Short-term rental investing carries risks that long-term rental investors don't face:

  • Seasonal income variance. Hocking Hills has softer months in poor weather years. Lake Erie is heavily seasonal. Underwrite with conservative occupancy assumptions — 60-65% annual occupancy is safer than using AirDNA's top-line projection.
  • Regulation risk. Columbus requires STR permits. Other Ohio municipalities are considering regulation. Always verify local zoning and permit requirements before purchasing — a property that's legal today could be restricted tomorrow.
  • AirDNA overestimation. AirDNA projections can overstate achievable revenue, especially in markets with recent rapid growth. Verify projections against actual comparable active listings using AirDNA's public "Rentalizer" tool or by talking to local property managers.
  • Management intensity. STR properties require more active management than long-term rentals: cleaning between guests, supply replenishment, rapid response to maintenance issues.

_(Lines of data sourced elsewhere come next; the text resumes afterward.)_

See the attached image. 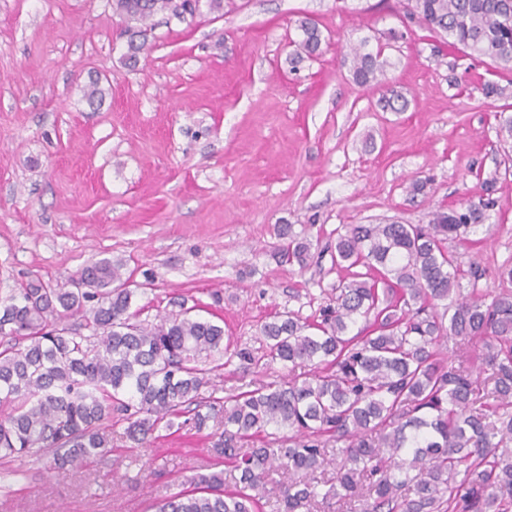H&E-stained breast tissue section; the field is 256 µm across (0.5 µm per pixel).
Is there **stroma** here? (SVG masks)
<instances>
[{
	"instance_id": "1",
	"label": "stroma",
	"mask_w": 512,
	"mask_h": 512,
	"mask_svg": "<svg viewBox=\"0 0 512 512\" xmlns=\"http://www.w3.org/2000/svg\"><path fill=\"white\" fill-rule=\"evenodd\" d=\"M306 17L322 52L294 65ZM153 22L132 67L112 0H0V299L108 258L141 321L218 290L225 336L255 350L274 313L329 304L346 225L425 226L491 177L483 227L448 249L484 286L512 266V140L496 120L512 114V69L448 47L403 0H226ZM359 44L387 85L353 81L345 57ZM95 79L92 105L82 89ZM488 82L502 95L485 97ZM394 91L405 111L383 109ZM281 224L311 241L306 267L277 262ZM123 432L110 455L60 472L41 454L0 460V512H147L197 474L234 483L206 434L137 448Z\"/></svg>"
}]
</instances>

Factor in 20-25% gross revenue for professional management if you're not self-managing.

How to Find STR DSCR Lenders for Ohio

When you call a lender or broker, be specific: tell them you want a short-term rental DSCR loan for a [Hocking Hills / Lake Erie / Columbus] property. This immediately tells them which program you need and filters out lenders who don't do STR.

Ohio Investor Lending works with lenders who specialize in the Ohio short-term rental market, including Hocking Hills cabin financing where AirDNA data is strong and lender experience with the market matters. Start your pre-qualification today — no income documentation required.

Frequently Asked Questions

Can I get a DSCR loan for an Airbnb property in Ohio?

Yes. STR-friendly DSCR lenders use AirDNA projected income data to qualify your Ohio Airbnb or VRBO property. You'll need 20-25% down, 680+ credit, and a property in an established STR market.

How do lenders calculate income for an Airbnb DSCR loan?

Lenders pull an AirDNA report for the property address, which projects annual gross revenue based on comparable STR performance in that market. They typically use 75-80% of projected revenue as qualifying income.

What Ohio markets have the strongest Airbnb rental income?

Hocking Hills consistently shows the highest income-to-price ratio for Ohio STR investing. Properties with direct park access or amenities (hot tub, fire pit, hiking proximity) outperform. Lake Erie Islands are strong but more seasonal.

Is Hocking Hills a good market for Airbnb investing?

Hocking Hills has strong demand year-round driven by its 7 state parks, including Old Man's Cave and Ash Cave. Cabin-style properties with hot tubs and fire pits command $200-$450/night and often achieve 70-80% annual occupancy.

Do I need to live in Ohio to get an Ohio STR DSCR loan?

No. DSCR loans are available to out-of-state investors. You'll need a property management plan in place, as lenders want evidence the property will be managed professionally if you're not local.